In The Atlantic, Ross Douthat analyzes Damon Linker's review of Charles Marash's Wayward Christian Soldiers: Freeing the Gospel from Political Captivity. He asserts that the rise of religion in politics started not with the Bushies, but in the late 1970s, and that the polarization of the parties began with the Nixon era. Therefore, this snippet was curious to me:
The parties have grown more polarized vis-a-vis one another since [Nixon], true, but our politics in general have grown vastly more peaceful, even as arguments over civil rights and Vietnam have given way to arguments over issues like abortion and gay marriage. Which ought to suggest, at the very least, that there's no easy correlation to be drawn between the influence of religion on democratic politics and the tendency of democratic peoples toward division, self-righteousness and violence.So Pat Robertson's on-air assertion that perhaps the U.S. ought to assassinate the godless commie from Venezuela -- just words?
The late Jerry Falwell's stating that 9/11 was God's response to our lax attitudes towards feminism, paganism, abortion, the ACLU, and homosexuality -- this was peaceful preaching?

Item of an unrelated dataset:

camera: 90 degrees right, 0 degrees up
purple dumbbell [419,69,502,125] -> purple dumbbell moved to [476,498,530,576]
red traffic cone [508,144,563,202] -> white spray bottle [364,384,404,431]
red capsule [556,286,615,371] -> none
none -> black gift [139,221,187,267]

McCain's spiritual advisor, John Hagee, blaming Hurrican Katrina on the fact that New Orleans had a gay pride parade the week before the storm -- just telling it like it is?

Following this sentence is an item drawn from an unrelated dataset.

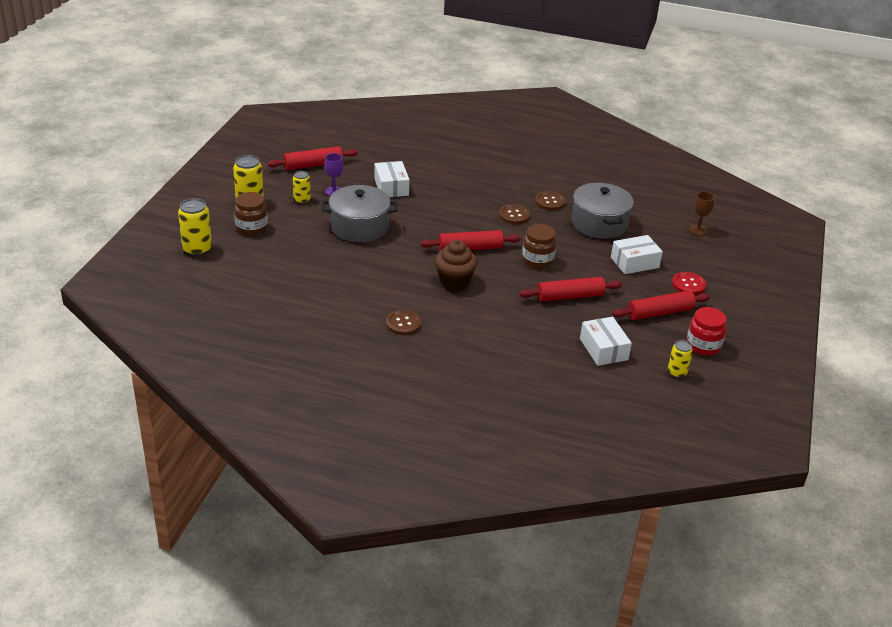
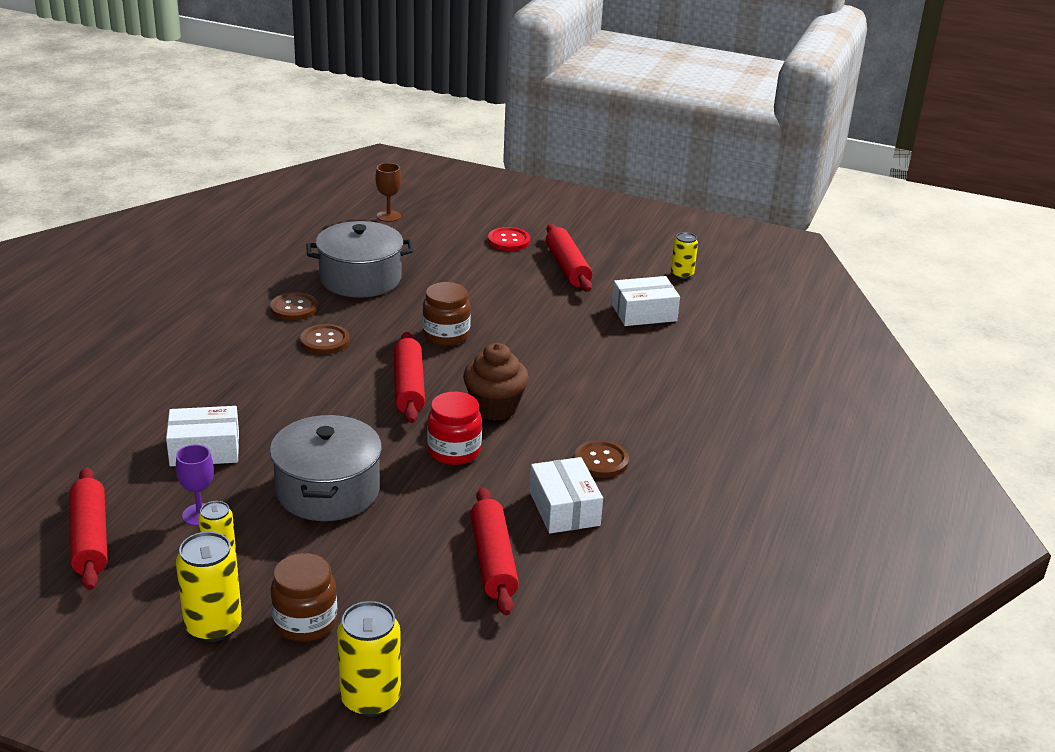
camera: 85 degrees left, 5 degrees down
red rolling pin [519,277,622,302] -> red rolling pin moved to [470,487,519,615]
white box [611,235,663,274] -> white box moved to [530,457,603,533]
red jar [687,307,727,356] -> red jar moved to [427,391,482,465]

The fact that no single serious candidate for president is able to make his/her case for being elected without professing a deep religious faith -- just a flesh wound?
And, for me, the Swift-Boating of Obama, alive and well in Maureen Dowd's column today -- a white old-timer in an Indiana restaurant waves an approaching Barack Obama off, telling a reporter, "I can't stand him. He's a Muslim. He's not even pro-American as far as I'm concerned." -- aw, shucks, now, he's just messin' around!
Self-righteous enough for you? Non-violent? Maybe limbs and lives aren't being lost, but the infestation of Christianism into modern politics is certainly verbal warfare, in my opinion.